92% of smartphone industry profits end up in Apple's bank account
Samsung was next with a 15% share of operating profits. You might question how Apple and Samsung combined can equal more than 100% of the operating profits achieved by the eight leading smartphone producers. The answer is simple. Some manufacturers reported losses and some broke even.
Many smartphone manufacturers are continuing to have problems. HTC recently reported a net loss of $256 million for the second quarter, and last week Microsoft took a huge one-time $7.6 billion hit against earnings. The software giant decided to write down goodwill it had picked up on its balance sheet following the acquisition of Nokia Devices and Services.
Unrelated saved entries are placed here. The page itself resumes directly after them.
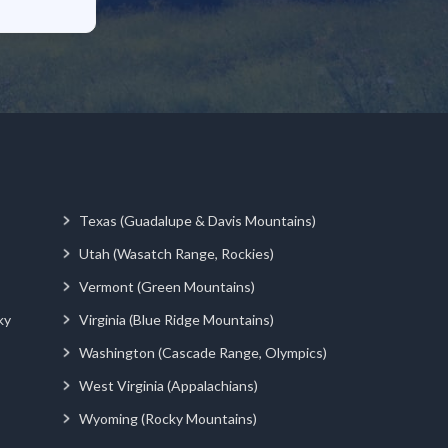
Texas (Guadalupe & Davis Mountains)
Utah (Wasatch Range, Rockies)
Vermont (Green Mountains)
ky
Virginia (Blue Ridge Mountains)
Washington (Cascade Range, Olympics)
West Virginia (Appalachians)
Wyoming (Rocky Mountains)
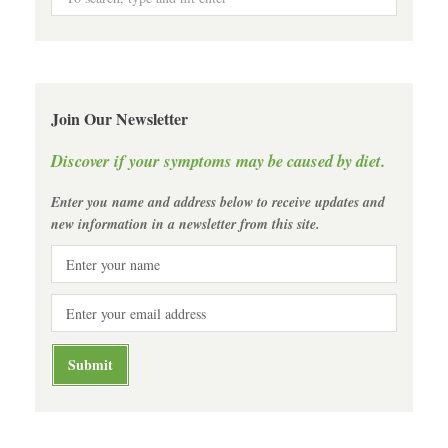
Join Our Newsletter
Discover if your symptoms may be caused by diet.
Enter you name and address below to receive updates and
new information in a newsletter from this site.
Even though Apple is responsible for less than 20% of smartphone sales globally, it is able to maintain higher prices for the iPhone compared to Android handsets. According to Neil Mawston, executive director at market researcher Strategy Analytics, there are over 1000 smartphone manufacturers. Some, like Xiaomi, are willing to sell their Android powered handsets with little to no profits, making money on apps, accessories, or through the purchase of other additional items.
The average price of an iPhone sold last year was $624 globally, compared with $185 for the average Android phone. For the fiscal quarter that ended March 28th, Apple's average selling price for an iPhone rose $60 to $659, with sales up 43% year-over-year.